Die Jungschar

Martina Yamashita

von Martina Yamashita

Story

Marina bekam sonst nie Post, aber der Brief war an sie adressiert. Eine Einladung zur Jungschar. Mama erklärte ihr, dass das eine Gruppe in der Kirche war, bei dem viele Kinder zusammen kamen und spielten, aber auch miteinander redeten. „So ähnlich wie die Pfadfinder.
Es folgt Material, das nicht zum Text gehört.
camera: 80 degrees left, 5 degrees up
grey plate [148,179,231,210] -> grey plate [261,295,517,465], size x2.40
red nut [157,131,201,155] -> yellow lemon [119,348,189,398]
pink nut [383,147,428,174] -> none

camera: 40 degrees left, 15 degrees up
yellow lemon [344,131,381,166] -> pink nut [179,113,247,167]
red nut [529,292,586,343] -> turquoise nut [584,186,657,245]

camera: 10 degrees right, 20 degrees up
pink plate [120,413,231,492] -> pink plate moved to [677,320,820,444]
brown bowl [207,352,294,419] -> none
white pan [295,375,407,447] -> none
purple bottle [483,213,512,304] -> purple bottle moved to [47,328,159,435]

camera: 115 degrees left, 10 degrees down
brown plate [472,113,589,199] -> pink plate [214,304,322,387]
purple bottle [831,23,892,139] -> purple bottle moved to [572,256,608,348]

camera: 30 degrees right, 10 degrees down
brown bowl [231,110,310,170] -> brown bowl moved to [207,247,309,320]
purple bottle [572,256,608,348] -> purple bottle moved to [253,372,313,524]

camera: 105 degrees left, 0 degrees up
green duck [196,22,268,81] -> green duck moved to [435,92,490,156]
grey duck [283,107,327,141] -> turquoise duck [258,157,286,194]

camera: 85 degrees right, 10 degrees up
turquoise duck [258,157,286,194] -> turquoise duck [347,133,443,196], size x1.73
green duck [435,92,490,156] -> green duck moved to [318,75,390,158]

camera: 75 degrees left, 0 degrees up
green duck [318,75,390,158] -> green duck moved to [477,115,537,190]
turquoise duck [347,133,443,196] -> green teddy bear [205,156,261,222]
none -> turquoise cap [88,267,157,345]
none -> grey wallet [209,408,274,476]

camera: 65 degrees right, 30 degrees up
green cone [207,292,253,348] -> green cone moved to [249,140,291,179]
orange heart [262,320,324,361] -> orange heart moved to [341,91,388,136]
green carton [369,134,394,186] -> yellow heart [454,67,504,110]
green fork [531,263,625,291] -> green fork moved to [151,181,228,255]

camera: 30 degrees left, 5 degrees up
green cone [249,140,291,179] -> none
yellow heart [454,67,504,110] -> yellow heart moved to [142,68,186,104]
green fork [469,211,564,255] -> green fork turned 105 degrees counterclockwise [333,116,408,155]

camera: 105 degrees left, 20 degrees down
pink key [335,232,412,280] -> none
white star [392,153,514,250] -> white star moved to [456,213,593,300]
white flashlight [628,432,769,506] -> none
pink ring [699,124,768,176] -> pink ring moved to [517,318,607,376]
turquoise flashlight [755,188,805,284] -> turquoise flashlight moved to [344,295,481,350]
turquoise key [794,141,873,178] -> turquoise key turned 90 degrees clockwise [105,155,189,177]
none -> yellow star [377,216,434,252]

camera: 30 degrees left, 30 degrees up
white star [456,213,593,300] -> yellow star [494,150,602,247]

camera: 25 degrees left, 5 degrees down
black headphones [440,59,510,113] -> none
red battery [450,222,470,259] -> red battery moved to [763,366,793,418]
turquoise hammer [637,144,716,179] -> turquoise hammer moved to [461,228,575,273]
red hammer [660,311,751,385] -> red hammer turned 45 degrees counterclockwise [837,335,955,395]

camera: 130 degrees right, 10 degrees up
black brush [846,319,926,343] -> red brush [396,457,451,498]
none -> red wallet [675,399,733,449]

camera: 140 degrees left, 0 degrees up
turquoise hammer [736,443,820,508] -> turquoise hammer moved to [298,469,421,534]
Das hab ich nämlich in deinem Alter gemacht“, erklärte Mama stolz. Und weil mit Kindern spielen toll klang und aus Marinas Klasse auch andere Kinder zu einer Schnupperstunde gingen, probierte sie diese Jungschar aus. Der Treffpunkt war vor dem Pfarrhaus und man ging in den letzten, dritten Stock hinauf. Durch ein enges Stiegenhaus, das am Ende in ein großes, geräumiges Zimmer endete. Vom Fenster aus konnte man sogar ihre Schule sehen! Und damit begannen wunderbare sieben Jungscharjahre, mit vielfältigem Programm. Heute weiß man vielleicht gar nicht mehr, was diese Jungschar sein soll. Es ist ein Ort um Kind zu sein, selbstständig etwas zu erleben und den eigenen Charakter besser zu verstehen und kennenzulernen. Man lernt die Augen zu öffnen, über den Tellerrand zu gucken und hat dabei auch noch viel Spaß. Marina hatte gelernt, dass viele die Jungschar komisch fanden, weil sie mit der Kirche in Verbindung stand. Deshalb erklärte sie immer: „Manchmal reden wir über Gott und Jesus, aber nicht oft. Die Geschichten sind auch sehr spannend. Am Ende der Stunde bekomme ich das gehörte oft nicht aus dem Kopf!“ Meistens spielten sie sowieso nur lustige Spiele – eine Modenschau oder Ballspiele im Pfarrhof – und an manchen Tagen machten sie eine Beautyfarm, bei der meditiert wurde, man sich eine Gesichtsmaske auftrug und dann zu entspannter Musik eine Traumreise machte. Im Sommer gab es Picknicke oder Eisessen, im Winter auch Mal Eislaufen. Und dann gab es die ernsten Themen, die man besprach. ‚Was ist mir wichtig in einer Beziehung?‘ stand da eines Tages auf einem Plakat – und viele Werte, die man reihen durfte. ‚Was bringt mich auf die Palme?‘. Zugegeben, das war für Marina nicht die schönste Stunde. Aber eines ist klar: Wenn Marina heute an ihre Jungscharzeit denkt, dann sind ‚Gott‘ und ‚Jesus‘ nicht die ersten Wörter, die ihr in den Sinn kommen.